Discover more about Phil Harris HERE


Phil Harris - The Darktown Poker Club

Phil Harris - Nobody

Phil Harris - Row, Row, Row

Phil Harris - Lazy River/Basin St. Blues

Phil Harris - That's What I Like About The South


These SEndSpace files are available for seven days or until exhausted.

Monday, February 04, 2008

Osayomore Joseph


An LP on the Emotan record label from Nigeria (1982). One of a big stack of Afrobeat I bought in a junk shop in Stepney, East London where I lived for a while in the 70's and 80's. It may even come from Brick Lane flea market which was nearby and a regular haunt on a Sunday.
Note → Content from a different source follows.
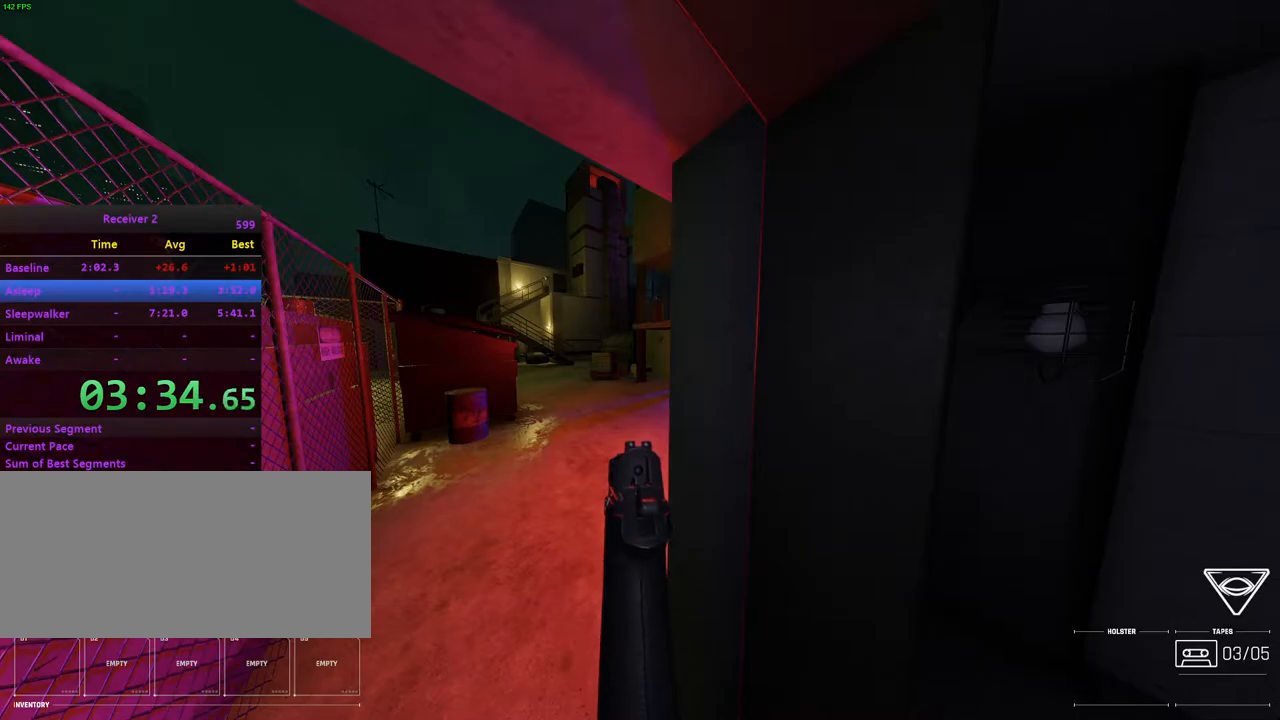
{"keys": [], "mouse": [], "events": []}
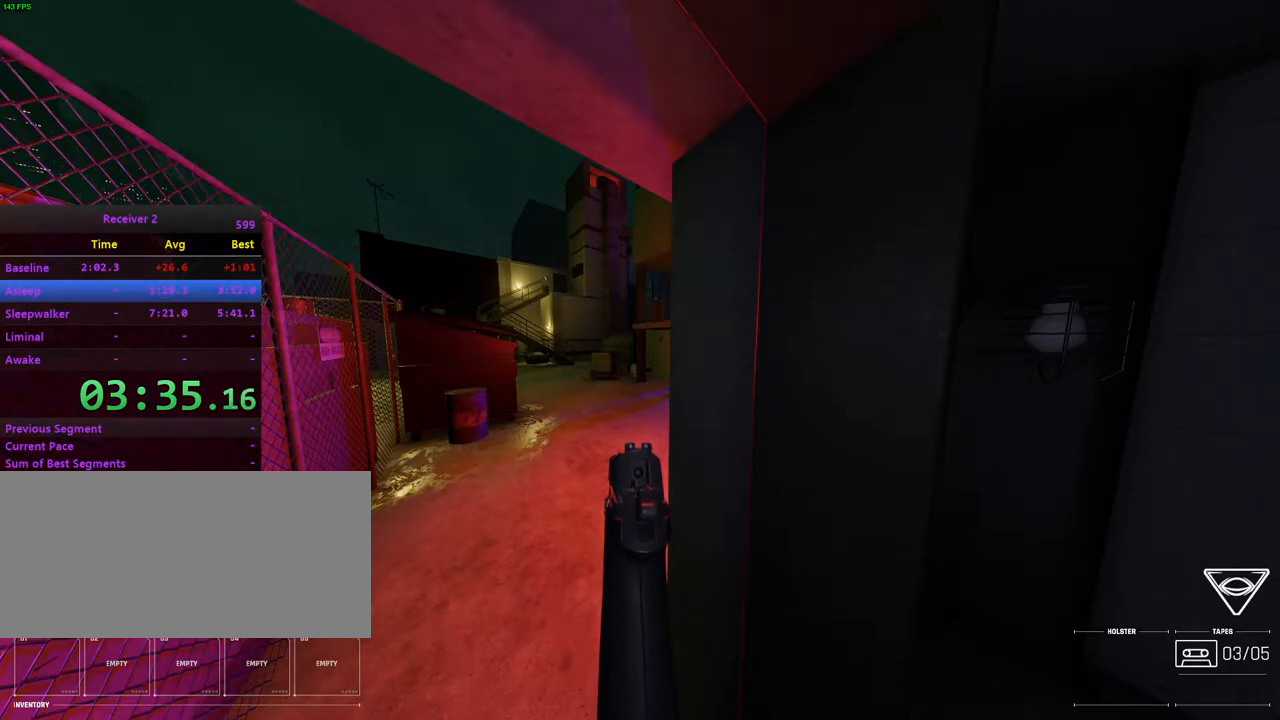
{"keys": ["i"], "mouse": [], "events": [[283, "j", "down"], [400, "i", "down"], [450, "j", "up"]]}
"Osayomore Joseph arouses too the same curiosity; due to his talent, his energy, his commitment, he calls back(reminds) without hesitating his elder son(brother), Fela. Its style, its musical game(set,play), draws its roots from the earth(ground) edo; but the culture and the language(tongue) edo are strongly influenced by the yoruba culture for centuries. By listening to Osayomore Joseph, we feel(smell) his(her,its) originality edo with its oriental impulses but the inheritance of Fela and the yoruba culture is quite obvious. This sensation can arrest(dread) in the evolution of the artist since its musician's stage(stadium) of the soil until its highlight of all over the world known national singer, as well as in its rhythmic game(set,play) and its instruments. The theme of the contesting, the posture of public polemicist, the rhetoric warrior or politics(policy), satyr, the irony, the stage setting and the parody, all this pulls the decoration(set) of a democratic kalakuta Republic version. Where from the subject of the walking(march), the fight, and especially the name of its firebrand-lighthouse: Osayomore Joseph Liberation Army."


Osayomore Joseph - Omonogie

Osayomore Joseph - Okpani Ya

Osayomore Joseph - Obo


These SendSpace files are available for seven days or until exhausted.